Parallel DBMS Architectures • Shared-Memory • Shared-memory has three problems: • high cost, • High cost is incurred by the interconnect that requires fairly complex hardware because of the need to link each processor to each memory module or disk. • limited extensibility • With faster processors (even with larger caches), conflicting accesses to the shared-memory increase rapidly and degrade performance • Therefore, extensibility is limited to a few tens of processors, typically up to 16 for the best cost/performance using 4-processor boards. • low availability • Finally, since the memory space is shared by all processors, a memory fault may affect most processors thereby hurting availability. The solution is to use duplex memory with a redundant interconnect.
Parallel DBMS Architectures • Shared-Disk • In the shared-disk approach any processor has access to any disk unit through the interconnect but exclusive (non-shared) access to its main memory. • Each processor-memory node is under the control of its own copy of the operating system. Then, each processor can access database pages on the shared disk and cache them into its own memory. • Since different processors can access the same page in conflicting update modes, global cache consistency is needed. • The first parallel DBMS that used shared-disk is Oracle with an efficient implementation of a distributed lock manager for cache consistency. • Other major DBMS vendors such as IBM, provide shared-disk implementations.

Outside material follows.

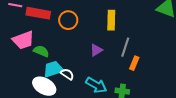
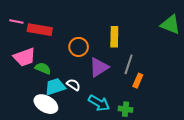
orange circle: (68, 20) -> (79, 47), moved
purple triangle: (96, 50) -> (99, 67), size x1.5
white semicircle: (67, 74) -> (73, 85), moved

Parallel DBMS Architectures • Shared-disk has a number of advantages: • lower cost, • The cost of the interconnect is significantly less than with shared-memory since standard bus technology may be used. • high extensibility, • Given that each processor has enough main memory, interference on the shared disk can be minimized. Thus, extensibility can be better, typically up to a hundred processors. • load balancing, • easy migration from centralized systems. • availability, • Since memory faults can be isolated from other nodes, availability can be higher.
Shared-Nothing • In the shared-nothing approach each processor has exclusive access to its main memory and disk unit(s). • Similar to shared-disk, each processor memory- disk node is under the control of its own copy of the operating system. • Each node can be viewed as a local site (with its own database and software) in a distributed database system. • Therefore, most solutions designed for distributed databases such as database fragmentation, distributed transaction management and distributed query processing may be reused. • Using a fast interconnect, it is possible to accommodate large numbers of nodes. This architecture is often called Massively Parallel Processor (MPP).

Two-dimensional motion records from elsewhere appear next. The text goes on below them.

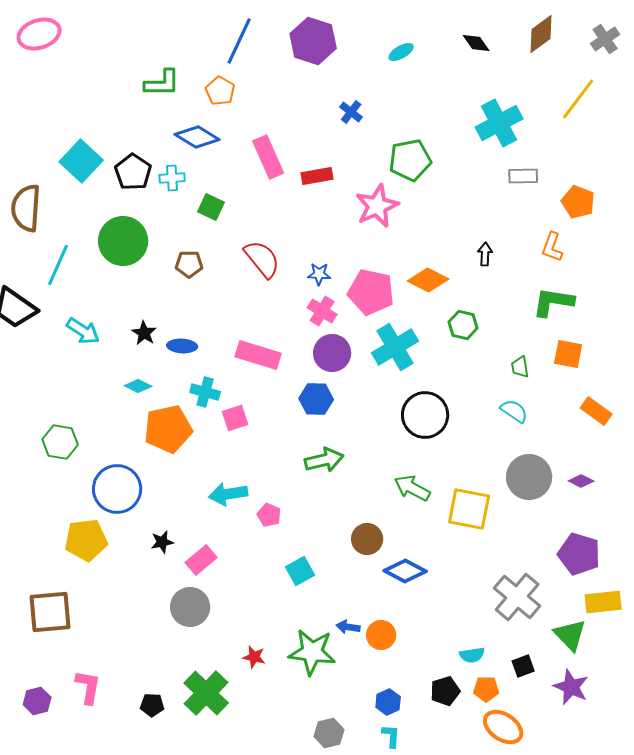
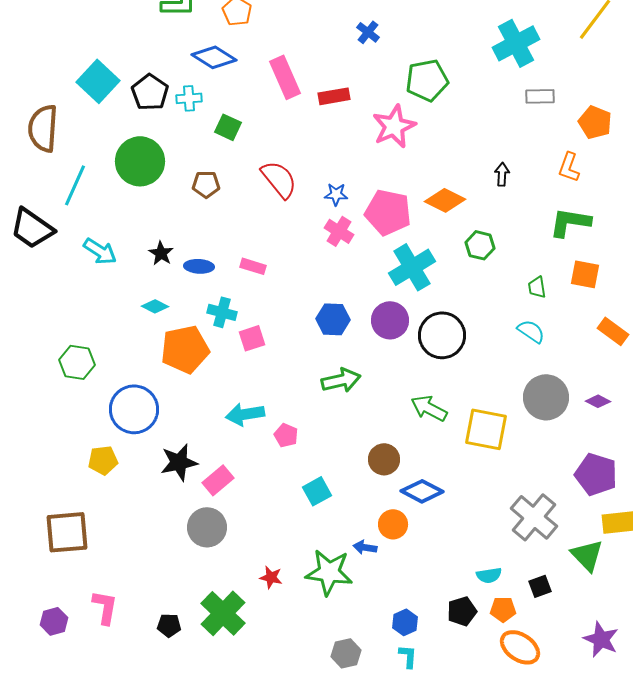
purple circle: (332, 353) -> (390, 320), moved
pink rectangle: (258, 355) -> (253, 266), moved, size x0.6
yellow pentagon: (86, 540) -> (103, 460), size x0.7
black star: (162, 542) -> (179, 462), size x1.6
orange circle: (381, 635) -> (393, 524), moved
purple star: (571, 687) -> (601, 639), moved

Shared-Nothing • The first major parallel DBMS product was Teradata’s Database Computer that could accommodate a thousand processors in its early version. • Other major DBMS vendors such as IBM, Microsoft provide shared-nothing implementations.

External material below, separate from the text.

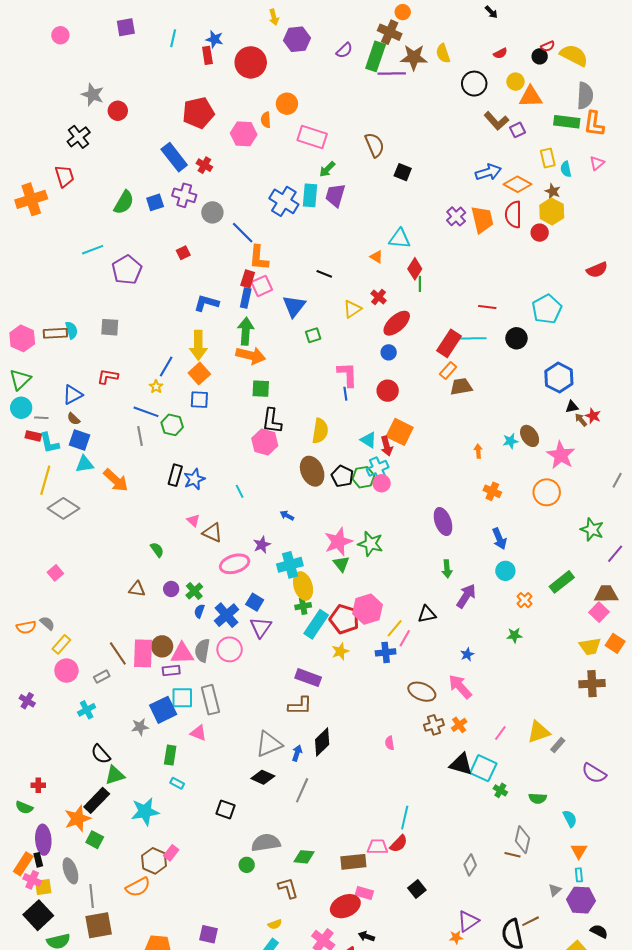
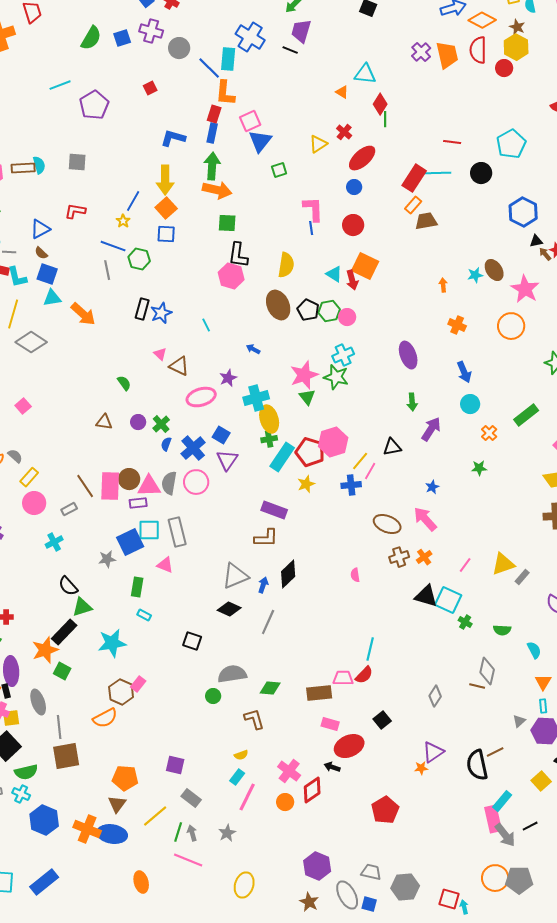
cyan rectangle: (310, 195) -> (228, 59), moved
black line: (324, 274) -> (290, 50), moved
pink square: (262, 286) -> (250, 121), moved
cyan cross: (378, 468) -> (343, 355), moved
red ellipse: (345, 906) -> (349, 746), moved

Shared-Nothing • As demonstrated by the existing products, shared-nothing has three main virtues: • lower cost, • The cost advantage is better than that of shared-disk that requires a special interconnect for the disks. • high extensibility • By implementing a distributed database design that favors the smooth incremental growth of the system by the addition of new nodes, extensibility can be better (in the thousands of nodes). • high availability • By replicating data on multiple nodes, high availability can also be achieved.